_What the task requires:_ Each record should appear again in the response exactly as it does in the original.

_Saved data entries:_
= = = = = = =

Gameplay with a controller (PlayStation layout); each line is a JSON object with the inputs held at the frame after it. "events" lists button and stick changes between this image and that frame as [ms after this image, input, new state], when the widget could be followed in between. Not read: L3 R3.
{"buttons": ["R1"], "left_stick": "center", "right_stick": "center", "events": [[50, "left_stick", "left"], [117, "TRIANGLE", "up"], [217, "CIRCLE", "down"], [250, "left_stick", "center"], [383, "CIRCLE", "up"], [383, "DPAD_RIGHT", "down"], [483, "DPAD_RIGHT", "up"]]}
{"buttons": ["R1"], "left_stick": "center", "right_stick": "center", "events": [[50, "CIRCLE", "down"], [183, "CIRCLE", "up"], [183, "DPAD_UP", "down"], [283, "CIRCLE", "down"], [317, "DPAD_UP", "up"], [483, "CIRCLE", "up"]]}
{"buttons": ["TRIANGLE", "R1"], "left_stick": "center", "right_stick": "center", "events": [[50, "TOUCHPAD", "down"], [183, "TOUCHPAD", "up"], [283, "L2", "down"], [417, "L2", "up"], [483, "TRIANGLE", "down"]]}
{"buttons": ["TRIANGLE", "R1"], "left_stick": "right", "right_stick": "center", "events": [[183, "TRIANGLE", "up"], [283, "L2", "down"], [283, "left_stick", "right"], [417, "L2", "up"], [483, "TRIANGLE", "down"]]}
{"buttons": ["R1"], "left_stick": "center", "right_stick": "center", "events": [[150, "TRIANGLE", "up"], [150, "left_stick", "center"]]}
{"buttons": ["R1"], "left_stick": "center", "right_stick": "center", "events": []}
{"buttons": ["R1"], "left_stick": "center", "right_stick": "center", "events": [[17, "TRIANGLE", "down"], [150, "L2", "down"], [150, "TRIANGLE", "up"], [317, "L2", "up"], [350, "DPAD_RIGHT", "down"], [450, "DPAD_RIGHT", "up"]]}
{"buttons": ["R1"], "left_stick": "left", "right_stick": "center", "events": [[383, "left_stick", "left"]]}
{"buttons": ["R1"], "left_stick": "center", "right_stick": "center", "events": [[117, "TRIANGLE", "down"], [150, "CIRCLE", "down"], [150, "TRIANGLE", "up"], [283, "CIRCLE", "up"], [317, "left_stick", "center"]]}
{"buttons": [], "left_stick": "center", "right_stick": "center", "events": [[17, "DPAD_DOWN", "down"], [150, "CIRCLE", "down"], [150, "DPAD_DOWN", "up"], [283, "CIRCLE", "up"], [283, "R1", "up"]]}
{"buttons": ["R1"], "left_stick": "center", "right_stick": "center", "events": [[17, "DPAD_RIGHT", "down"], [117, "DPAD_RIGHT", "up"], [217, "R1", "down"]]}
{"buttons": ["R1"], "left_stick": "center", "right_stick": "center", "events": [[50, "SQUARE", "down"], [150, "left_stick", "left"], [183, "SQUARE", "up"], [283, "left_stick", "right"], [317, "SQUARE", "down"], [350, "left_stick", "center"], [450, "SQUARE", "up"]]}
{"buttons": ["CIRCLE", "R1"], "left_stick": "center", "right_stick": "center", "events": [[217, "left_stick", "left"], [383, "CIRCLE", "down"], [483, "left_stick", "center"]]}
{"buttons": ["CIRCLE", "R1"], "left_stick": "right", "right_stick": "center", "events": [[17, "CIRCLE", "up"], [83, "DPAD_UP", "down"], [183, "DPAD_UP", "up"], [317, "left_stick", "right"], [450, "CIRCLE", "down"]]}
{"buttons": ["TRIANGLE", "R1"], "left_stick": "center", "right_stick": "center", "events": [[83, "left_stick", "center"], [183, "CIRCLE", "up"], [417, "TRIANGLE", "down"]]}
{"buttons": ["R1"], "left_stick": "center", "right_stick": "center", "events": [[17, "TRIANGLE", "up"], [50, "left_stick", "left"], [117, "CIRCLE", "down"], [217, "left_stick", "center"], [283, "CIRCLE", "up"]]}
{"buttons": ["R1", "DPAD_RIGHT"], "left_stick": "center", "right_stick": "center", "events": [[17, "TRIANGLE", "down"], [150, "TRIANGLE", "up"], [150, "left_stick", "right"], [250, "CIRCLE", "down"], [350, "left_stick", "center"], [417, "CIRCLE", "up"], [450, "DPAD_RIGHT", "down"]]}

= = = = = = =

_Written solution:_
Gameplay with a controller (PlayStation layout); each line is a JSON object with the inputs held at the frame after it. "events" lists button and stick changes between this image and that frame as [ms after this image, input, new state], when the widget could be followed in between. Not read: L3 R3.
{"buttons": ["R1"], "left_stick": "center", "right_stick": "center", "events": [[50, "left_stick", "left"], [117, "TRIANGLE", "up"], [217, "CIRCLE", "down"], [250, "left_stick", "center"], [383, "CIRCLE", "up"], [383, "DPAD_RIGHT", "down"], [483, "DPAD_RIGHT", "up"]]}
{"buttons": ["R1"], "left_stick": "center", "right_stick": "center", "events": [[50, "CIRCLE", "down"], [183, "CIRCLE", "up"], [183, "DPAD_UP", "down"], [283, "CIRCLE", "down"], [317, "DPAD_UP", "up"], [483, "CIRCLE", "up"]]}
{"buttons": ["TRIANGLE", "R1"], "left_stick": "center", "right_stick": "center", "events": [[50, "TOUCHPAD", "down"], [183, "TOUCHPAD", "up"], [283, "L2", "down"], [417, "L2", "up"], [483, "TRIANGLE", "down"]]}
{"buttons": ["TRIANGLE", "R1"], "left_stick": "right", "right_stick": "center", "events": [[183, "TRIANGLE", "up"], [283, "L2", "down"], [283, "left_stick", "right"], [417, "L2", "up"], [483, "TRIANGLE", "down"]]}
{"buttons": ["R1"], "left_stick": "center", "right_stick": "center", "events": [[150, "TRIANGLE", "up"], [150, "left_stick", "center"]]}
{"buttons": ["R1"], "left_stick": "center", "right_stick": "center", "events": []}
{"buttons": ["R1"], "left_stick": "center", "right_stick": "center", "events": [[17, "TRIANGLE", "down"], [150, "L2", "down"], [150, "TRIANGLE", "up"], [317, "L2", "up"], [350, "DPAD_RIGHT", "down"], [450, "DPAD_RIGHT", "up"]]}
{"buttons": ["R1"], "left_stick": "left", "right_stick": "center", "events": [[383, "left_stick", "left"]]}
{"buttons": ["R1"], "left_stick": "center", "right_stick": "center", "events": [[117, "TRIANGLE", "down"], [150, "CIRCLE", "down"], [150, "TRIANGLE", "up"], [283, "CIRCLE", "up"], [317, "left_stick", "center"]]}
{"buttons": [], "left_stick": "center", "right_stick": "center", "events": [[17, "DPAD_DOWN", "down"], [150, "CIRCLE", "down"], [150, "DPAD_DOWN", "up"], [283, "CIRCLE", "up"], [283, "R1", "up"]]}
{"buttons": ["R1"], "left_stick": "center", "right_stick": "center", "events": [[17, "DPAD_RIGHT", "down"], [117, "DPAD_RIGHT", "up"], [217, "R1", "down"]]}
{"buttons": ["R1"], "left_stick": "center", "right_stick": "center", "events": [[50, "SQUARE", "down"], [150, "left_stick", "left"], [183, "SQUARE", "up"], [283, "left_stick", "right"], [317, "SQUARE", "down"], [350, "left_stick", "center"], [450, "SQUARE", "up"]]}
{"buttons": ["CIRCLE", "R1"], "left_stick": "center", "right_stick": "center", "events": [[217, "left_stick", "left"], [383, "CIRCLE", "down"], [483, "left_stick", "center"]]}
{"buttons": ["CIRCLE", "R1"], "left_stick": "right", "right_stick": "center", "events": [[17, "CIRCLE", "up"], [83, "DPAD_UP", "down"], [183, "DPAD_UP", "up"], [317, "left_stick", "right"], [450, "CIRCLE", "down"]]}
{"buttons": ["TRIANGLE", "R1"], "left_stick": "center", "right_stick": "center", "events": [[83, "left_stick", "center"], [183, "CIRCLE", "up"], [417, "TRIANGLE", "down"]]}
{"buttons": ["R1"], "left_stick": "center", "right_stick": "center", "events": [[17, "TRIANGLE", "up"], [50, "left_stick", "left"], [117, "CIRCLE", "down"], [217, "left_stick", "center"], [283, "CIRCLE", "up"]]}
{"buttons": ["R1", "DPAD_RIGHT"], "left_stick": "center", "right_stick": "center", "events": [[17, "TRIANGLE", "down"], [150, "TRIANGLE", "up"], [150, "left_stick", "right"], [250, "CIRCLE", "down"], [350, "left_stick", "center"], [417, "CIRCLE", "up"], [450, "DPAD_RIGHT", "down"]]}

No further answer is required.